Justiça • 24 set, 2018

Polaco descarta delação premiada


Preso desde a segunda-feira (17) na Polícia Federal em Brasília no âmbito da Operação Vostok, José Ricardo Guitti Guimaro, o Polaco, foi liberado na manhã da sexta-feira passada ao fim do prazo da prisão temporária. Advogado de Polaco, José Roberto Rosa disse nesta segunda (24) que no momento o cliente descarta acordo de delação premiada.

Na época em que o escândalo envolvendo concessão de benefícios fiscais em troca de propina em Mato Grosso do Sul veio à tona, em julho do ano passado, Polaco era apontado como um dos “operadores” do esquema que envolvia o alto escalão do atual Governo. Polaco trabalhava como corretor de gado e teria emitido notas frias.

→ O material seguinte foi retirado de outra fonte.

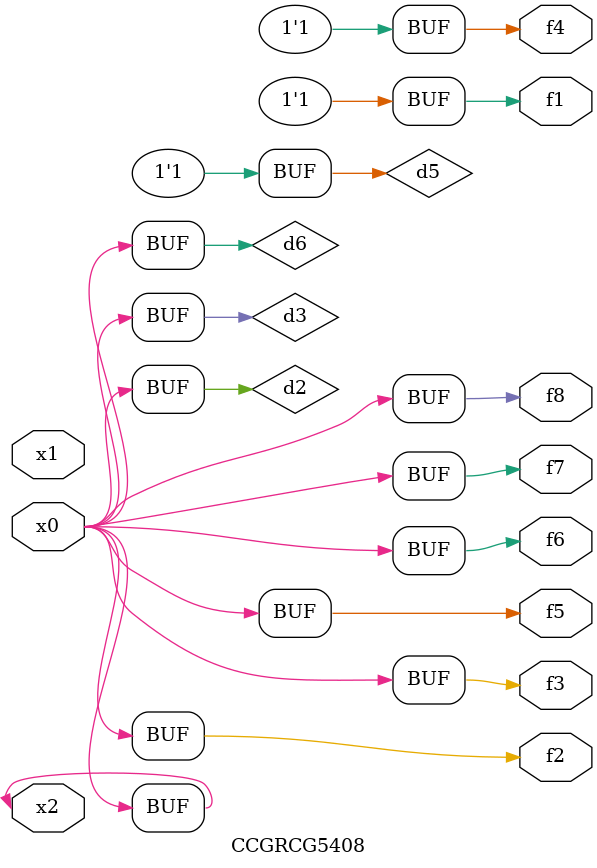
<source format=v>
module CCGRCG5408(
	input x0, x1, x2,
	output f1, f2, f3, f4, f5, f6, f7, f8
);

	wire d1, d2, d3, d4, d5, d6;

	xnor (d1, x2);
	buf (d2, x0, x2);
	and (d3, x0);
	xnor (d4, x1, x2);
	nand (d5, d1, d3);
	buf (d6, d2, d3);
	assign f1 = d5;
	assign f2 = d6;
	assign f3 = d6;
	assign f4 = d5;
	assign f5 = d6;
	assign f6 = d6;
	assign f7 = d6;
	assign f8 = d6;
endmodule

</source>
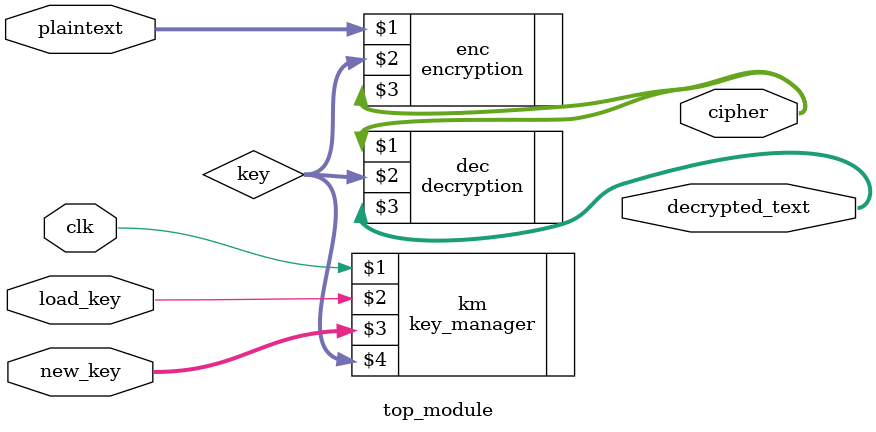
<source format=v>
module top_module (
    input clk,
    input load_key,
    input [7:0] plaintext,
    input [7:0] new_key,
    output [7:0] cipher,
    output [7:0] decrypted_text
);

wire [7:0] key;

key_manager km(clk, load_key, new_key, key);
encryption enc(plaintext, key, cipher);
decryption dec(cipher, key, decrypted_text);

endmodule

</source>
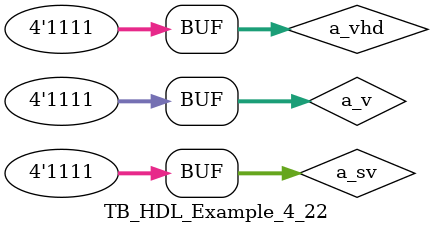
<source format=sv>
module TB_HDL_Example_4_22();
logic [3:0] a_sv, y_sv, a_v, y_v, a_vhd, y_vhd;
// instantiate device under test
inv_top dut(a_sv, y_sv, a_v, y_v, a_vhd, y_vhd);
// apply inputs one at a time
initial begin

//a_sv = 4'b0000; a_v = 4'b0000; a_vhd = 4'b0000; #10; //bin
a_sv = 4'd0; a_v = 4'd0; a_vhd = 4'd0; #10; // dec
//a_sv = 4h0; a_v = 4h0; a_vhd = 4h0; #10; // hex

a_sv = 4'd0; a_v = 3'd0; a_vhd = 3'd0; #10; //dec
a_sv = 4'd1; a_v = 3'd1; a_vhd = 3'd1; #10; //dec
a_sv = 4'd2; a_v = 3'd2; a_vhd = 3'd2; #10; //dec
a_sv = 4'd3; a_v = 3'd3; a_vhd = 3'd3; #10; //dec
a_sv = 4'd4; a_v = 3'd4; a_vhd = 3'd4; #10; //dec
a_sv = 4'd5; a_v = 3'd5; a_vhd = 3'd5; #10; //dec
a_sv = 4'd6; a_v = 3'd6; a_vhd = 3'd6; #10; //dec
a_sv = 4'd7; a_v = 3'd7; a_vhd = 3'd7; #10; //dec

a_sv = 4'd8; a_v = 4'd8; a_vhd = 4'd8; #10; //dec
a_sv = 4'd9; a_v = 4'd9; a_vhd = 4'd9; #10; //dec
a_sv = 4'd10; a_v = 4'd10; a_vhd = 4'd10; #10; //dec
a_sv = 4'd11; a_v = 4'd11; a_vhd = 4'd11; #10; //dec
a_sv = 4'd12; a_v = 4'd12; a_vhd = 4'd12; #10; //dec
a_sv = 4'd13; a_v = 4'd13; a_vhd = 4'd13; #10; //dec
a_sv = 4'd14; a_v = 4'd14; a_vhd = 4'd14; #10; //dec
a_sv = 4'd15; a_v = 4'd15; a_vhd = 4'd15; #10; //dec


end
endmodule
</source>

Quando foi alvo de um dos 14 mandados de prisão da Operação Vostok no dia 12 de setembro, Polaco foi o único a não ser detido. Morando no interior do Pará, ele não foi localizado. Polaco só se apresentou à PF em Brasília na segunda-feira passada.

SAIBA MAIS

O advogado Roberto Rosa explica que o cliente prestou depoimento e negou que se mudou de Mato Grosso do Sul por se sentir ameaçado de morte. Ele teria deixado o Estado por proposta melhor de emprego.

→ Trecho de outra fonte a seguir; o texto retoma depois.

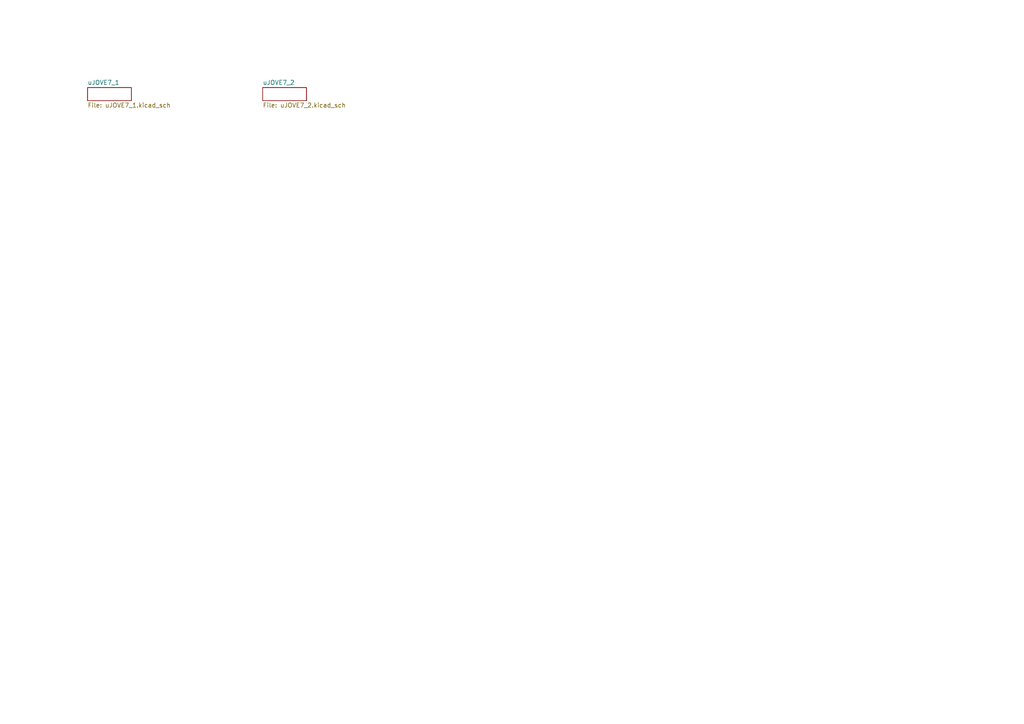
<source format=kicad_sch>
(kicad_sch
	(version 20231120)
	(generator "eeschema")
	(generator_version "8.0")
	(uuid "1f0d5208-4ebb-4379-a662-542f64400666")
	(paper "A4")
	(lib_symbols)
	(sheet
		(at 25.4 25.4)
		(size 12.7 3.81)
		(fields_autoplaced yes)
		(stroke
			(width 0)
			(type solid)
		)
		(fill
			(color 0 0 0 0.0000)
		)
		(uuid "17c2d9f0-f39b-4109-b54b-ac93f2275739")
		(property "Sheetname" "uJOVE7_1"
			(at 25.4 24.6884 0)
			(effects
				(font
					(size 1.27 1.27)
				)
				(justify left bottom)
			)
		)
		(property "Sheetfile" "uJOVE7_1.kicad_sch"
			(at 25.4 29.7946 0)
			(effects
				(font
					(size 1.27 1.27)
				)
				(justify left top)
			)
		)
		(instances
			(project "uJOVE7"
				(path "/1f0d5208-4ebb-4379-a662-542f64400666"
					(page "1")
				)
			)
		)
	)
	(sheet
		(at 76.2 25.4)
		(size 12.7 3.81)
		(fields_autoplaced yes)
		(stroke
			(width 0)
			(type solid)
		)
		(fill
			(color 0 0 0 0.0000)
		)
		(uuid "96a966f8-2d16-4a3b-97eb-046c98766c90")
		(property "Sheetname" "uJOVE7_2"
			(at 76.2 24.6884 0)
			(effects
				(font
					(size 1.27 1.27)
				)
				(justify left bottom)
			)
		)
		(property "Sheetfile" "uJOVE7_2.kicad_sch"
			(at 76.2 29.7946 0)
			(effects
				(font
					(size 1.27 1.27)
				)
				(justify left top)
			)
		)
		(instances
			(project "uJOVE7"
				(path "/1f0d5208-4ebb-4379-a662-542f64400666"
					(page "2")
				)
			)
		)
	)
	(sheet_instances
		(path "/"
			(page "1")
		)
	)
)

</source>
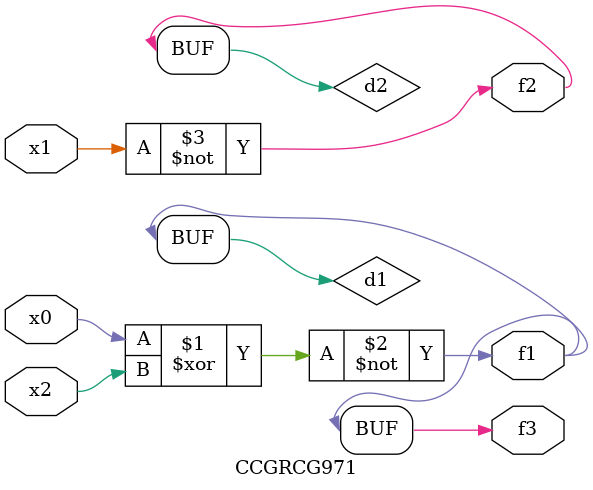
<source format=v>
module CCGRCG971(
	input x0, x1, x2,
	output f1, f2, f3
);

	wire d1, d2, d3;

	xnor (d1, x0, x2);
	nand (d2, x1);
	nor (d3, x1, x2);
	assign f1 = d1;
	assign f2 = d2;
	assign f3 = d1;
endmodule

</source>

A Polícia Federal descobriu existência de suposto plano para matar Polaco. O caso chegou a parar na polícia depois do registro de um boletim de ocorrência.

Ainda conforme o advogado, Polaco negou ter emitido notas frias e não citou envolvimento de qualquer integrante do Governo, diferente do que afirmou na época em que o escândalo de concessão de benefícios fiscais veio à tona.

“Atualmente meu cliente descarta a delação premiada porque para ele nesse momento não é viável. Mas ele disse ao delegado durante o depoimento que poderia pensar no assunto”, completa Rosa.

Sobre existência de acordo que tivesse feito o cliente mudar a versão, o advogado diz que não participou de nenhuma tratativa nesse sentido.

Polaco, segundo o advogado, não pretende mais voltar a Mato Grosso do Sul e deve acompanhar o desenrolar do processo no Pará, onde está com a família.

Operação

De acordo com a PF, a Operação Vostok tem o objetivo de combater um esquema de pagamento de propina a representantes da cúpula do Poder Executivo Estadual.

A Polícia divulgou que aproximadamente 220 policiais federais cumpriram 41 mandados de busca e apreensão e 14 mandados de prisão temporária, em Campo Grande, Aquidauana, Dourados, Maracaju, Guia Lopes de Laguna e em Trairão, no Pará.

Além destes, também foram cumpridos outros três mandados de busca e apreensão expedidos pela Justiça Estadual do Mato Grosso do Sul, pedidos pelo MP-MS (Ministério Público Estadual), de ações, que segundo a PF, têm o mesmo objeto ligado aos fatos investigados em âmbito federal.